A device behaving weird

Hallo,

I have a fritzbox 4020 with OpenWRT. So far almost no clients, just me testing around.
I noticed that the following lines appeared about 6 times within 30 min. Before that, nothing at all for the whole day. And after that, it's been about 40min, it hasn't come back again. It looks like a switch port which changes state to avoid short circuit or something. I don't understand why this device is doing this. I have several devices, eth0.11 and eth0.15 are identically configured, but eth0.15 doesn't do this.

I would appreciate if someone could please tell me why it was doing this. I was connecting over wireguard from another net and looking at luci, didn't do anything with eth0.11. It says "port 1", but the physical port 1 on the router doesn't have eth0.11. It's just untagged eth0.16.


Sun May 29 21:43:12 2022 kern.info kernel: [729978.900591] device eth0.11 left promiscuous mode
Sun May 29 21:43:12 2022 kern.info kernel: [729978.905672] br-11: port 1(eth0.11) entered disabled state
Sun May 29 21:43:12 2022 kern.info kernel: [729978.927040] br-11: port 1(eth0.11) entered blocking state
Sun May 29 21:43:12 2022 kern.info kernel: [729978.932803] br-11: port 1(eth0.11) entered disabled state
Sun May 29 21:43:12 2022 kern.info kernel: [729978.938837] device eth0.11 entered promiscuous mode
Sun May 29 21:43:12 2022 kern.info kernel: [729978.944328] br-11: port 1(eth0.11) entered blocking state
Sun May 29 21:43:12 2022 kern.info kernel: [729978.950056] br-11: port 1(eth0.11) entered forwarding state

It looks like normal operating procedure from the introduction of 21.02 with kernel 5.4.

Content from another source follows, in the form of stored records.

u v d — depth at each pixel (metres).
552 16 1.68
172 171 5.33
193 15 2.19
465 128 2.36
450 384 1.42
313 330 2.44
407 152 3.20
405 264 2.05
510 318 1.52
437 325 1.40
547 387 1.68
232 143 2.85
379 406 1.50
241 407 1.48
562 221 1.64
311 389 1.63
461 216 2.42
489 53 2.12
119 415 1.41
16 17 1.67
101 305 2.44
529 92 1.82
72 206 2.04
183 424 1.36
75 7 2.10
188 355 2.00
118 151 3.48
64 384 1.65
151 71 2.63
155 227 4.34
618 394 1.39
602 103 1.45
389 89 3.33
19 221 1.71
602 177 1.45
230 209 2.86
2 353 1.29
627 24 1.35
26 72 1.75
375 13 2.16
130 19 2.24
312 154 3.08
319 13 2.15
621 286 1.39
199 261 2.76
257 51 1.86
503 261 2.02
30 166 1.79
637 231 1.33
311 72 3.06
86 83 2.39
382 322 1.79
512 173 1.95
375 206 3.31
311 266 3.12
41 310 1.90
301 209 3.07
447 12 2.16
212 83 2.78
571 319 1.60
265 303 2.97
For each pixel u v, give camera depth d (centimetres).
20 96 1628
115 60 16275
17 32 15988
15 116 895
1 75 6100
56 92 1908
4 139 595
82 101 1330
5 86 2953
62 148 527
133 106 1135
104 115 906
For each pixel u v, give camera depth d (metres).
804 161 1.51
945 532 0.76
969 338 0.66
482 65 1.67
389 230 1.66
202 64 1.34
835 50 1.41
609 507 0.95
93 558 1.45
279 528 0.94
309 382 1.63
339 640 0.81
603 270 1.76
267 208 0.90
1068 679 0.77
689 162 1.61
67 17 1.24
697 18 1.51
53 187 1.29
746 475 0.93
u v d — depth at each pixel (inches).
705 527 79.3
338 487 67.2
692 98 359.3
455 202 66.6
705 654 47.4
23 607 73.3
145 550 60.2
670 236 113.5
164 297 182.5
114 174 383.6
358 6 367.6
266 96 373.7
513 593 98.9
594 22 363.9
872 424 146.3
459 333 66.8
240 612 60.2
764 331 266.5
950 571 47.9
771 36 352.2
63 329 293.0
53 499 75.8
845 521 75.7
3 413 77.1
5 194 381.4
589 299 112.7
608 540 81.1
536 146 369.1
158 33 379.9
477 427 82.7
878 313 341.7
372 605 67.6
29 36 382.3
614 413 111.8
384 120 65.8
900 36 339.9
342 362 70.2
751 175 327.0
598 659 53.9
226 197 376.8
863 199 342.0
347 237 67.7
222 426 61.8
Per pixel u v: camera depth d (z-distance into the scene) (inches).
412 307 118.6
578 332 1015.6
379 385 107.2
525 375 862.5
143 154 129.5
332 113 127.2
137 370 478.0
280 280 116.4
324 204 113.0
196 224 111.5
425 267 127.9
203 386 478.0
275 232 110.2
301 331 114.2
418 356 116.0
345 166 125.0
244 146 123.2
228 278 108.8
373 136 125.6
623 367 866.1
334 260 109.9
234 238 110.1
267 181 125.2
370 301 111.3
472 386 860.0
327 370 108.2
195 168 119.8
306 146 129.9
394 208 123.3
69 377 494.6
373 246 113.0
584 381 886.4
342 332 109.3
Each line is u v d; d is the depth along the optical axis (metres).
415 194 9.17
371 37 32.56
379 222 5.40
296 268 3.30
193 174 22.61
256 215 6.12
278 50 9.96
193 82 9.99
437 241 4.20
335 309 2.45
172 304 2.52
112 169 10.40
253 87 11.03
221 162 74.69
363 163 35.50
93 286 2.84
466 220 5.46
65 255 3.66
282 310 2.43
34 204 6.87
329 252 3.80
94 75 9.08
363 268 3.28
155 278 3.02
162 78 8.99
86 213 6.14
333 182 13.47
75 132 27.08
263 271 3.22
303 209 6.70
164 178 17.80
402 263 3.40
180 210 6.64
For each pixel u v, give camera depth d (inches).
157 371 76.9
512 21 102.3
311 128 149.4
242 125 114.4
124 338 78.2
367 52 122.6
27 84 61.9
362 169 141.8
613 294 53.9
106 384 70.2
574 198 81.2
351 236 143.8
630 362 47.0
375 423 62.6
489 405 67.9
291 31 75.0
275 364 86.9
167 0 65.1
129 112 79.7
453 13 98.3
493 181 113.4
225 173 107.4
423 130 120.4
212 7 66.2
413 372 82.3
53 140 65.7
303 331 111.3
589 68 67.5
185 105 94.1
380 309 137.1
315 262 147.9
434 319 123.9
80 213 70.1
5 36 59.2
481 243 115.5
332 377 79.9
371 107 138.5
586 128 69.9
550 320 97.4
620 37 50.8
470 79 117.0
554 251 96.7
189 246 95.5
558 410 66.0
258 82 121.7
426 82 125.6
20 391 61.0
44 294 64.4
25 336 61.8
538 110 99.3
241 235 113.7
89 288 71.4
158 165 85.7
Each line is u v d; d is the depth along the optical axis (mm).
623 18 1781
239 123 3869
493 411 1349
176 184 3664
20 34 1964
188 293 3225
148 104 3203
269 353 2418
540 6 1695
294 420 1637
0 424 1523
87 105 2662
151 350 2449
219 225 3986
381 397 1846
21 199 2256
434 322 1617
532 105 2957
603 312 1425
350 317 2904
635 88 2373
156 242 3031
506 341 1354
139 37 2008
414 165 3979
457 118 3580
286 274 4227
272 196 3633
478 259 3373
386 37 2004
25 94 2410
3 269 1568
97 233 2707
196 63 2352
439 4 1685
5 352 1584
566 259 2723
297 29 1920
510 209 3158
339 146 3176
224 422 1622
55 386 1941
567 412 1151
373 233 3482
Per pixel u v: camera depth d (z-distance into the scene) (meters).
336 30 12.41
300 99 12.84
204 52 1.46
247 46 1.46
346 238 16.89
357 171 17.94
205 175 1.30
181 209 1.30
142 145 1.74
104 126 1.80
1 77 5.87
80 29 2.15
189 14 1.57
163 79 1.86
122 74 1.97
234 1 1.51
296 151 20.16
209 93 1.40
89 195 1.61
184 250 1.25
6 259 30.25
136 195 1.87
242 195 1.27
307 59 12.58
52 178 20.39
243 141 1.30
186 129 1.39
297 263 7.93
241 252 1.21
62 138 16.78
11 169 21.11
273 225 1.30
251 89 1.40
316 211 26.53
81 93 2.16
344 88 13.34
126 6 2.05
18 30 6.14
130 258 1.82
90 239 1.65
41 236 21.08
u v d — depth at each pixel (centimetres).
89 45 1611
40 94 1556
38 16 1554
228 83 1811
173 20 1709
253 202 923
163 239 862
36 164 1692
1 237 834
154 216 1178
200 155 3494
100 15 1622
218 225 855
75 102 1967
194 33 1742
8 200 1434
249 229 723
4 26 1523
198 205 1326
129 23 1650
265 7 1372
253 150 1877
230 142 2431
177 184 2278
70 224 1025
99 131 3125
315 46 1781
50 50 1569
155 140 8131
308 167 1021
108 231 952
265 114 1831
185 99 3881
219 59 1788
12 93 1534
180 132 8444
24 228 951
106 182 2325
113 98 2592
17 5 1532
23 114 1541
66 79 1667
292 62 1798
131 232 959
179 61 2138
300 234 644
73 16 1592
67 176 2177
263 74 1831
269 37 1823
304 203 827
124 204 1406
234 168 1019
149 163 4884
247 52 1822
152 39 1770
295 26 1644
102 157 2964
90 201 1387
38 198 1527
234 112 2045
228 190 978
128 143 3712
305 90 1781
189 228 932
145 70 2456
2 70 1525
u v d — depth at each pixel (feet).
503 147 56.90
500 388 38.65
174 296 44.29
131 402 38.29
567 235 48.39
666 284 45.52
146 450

This text comes everytime a ethernet connection is established. So did you reboot the computer or reset the ethernet connector on the computer or put the computer to sleep or upgraded the computer or anything else?

2 Likes

Port1 in the log and port1 in luci and port1 on the hardware doesn’t necessarily have anything to do with each other. At least not if you have a Edgerouter!

Easiest way to find out the port numbers in the log for
is to connect a computer to each port one at a time and watch the log what port number every connector has in the log.

@flygarn12
Thank you for your reply! It seems that at least it's harmless, then? The traffic wont get blocked or anything if this message is showing? Is that right?

However, I haven't done anything with ethernet connection. The connected devices are access points (trunk eth0.11, 0.15, and 0.16) and Raspberry pi (0.16 untagged). I was in another building on a different net, accessed to that OpenWRT over wireguard, and was trying to figure out how to make site-to-site. But didn't restart any of these devices.
I have only one port that has eth0.11 on it, (port "2" on the router), so I guess that one must be called port 1 then. But like I said, I don't see any reason why these messages came, particularly if there wasn't any for eth0.15 and eth0.16...

O I forgot to mention, the APs are over a 16-port switch, so the switch is the one that is directly connected to the router over a port, that got eth0.11. I haven't restarted the switch at all....

@flygarn12
I restarted the switch connected to a port to see what number it got on the log, but in the system log, nothing appeared.....

Now I looked at the kernel log for the first time, there are a lot more of them, with various devices. I see that port1 seems to mean just eth, and port 2 is wlan.
While the other devices have this lines just once, perhaps in connection with something I have done, what makes br-11 odd is, that it repeated 6 times, and that they also showed up in the system log. On to other hand, on the kernel log, there is no date, so it may be also the case, that they did appear on sys log, I just wasn't looking.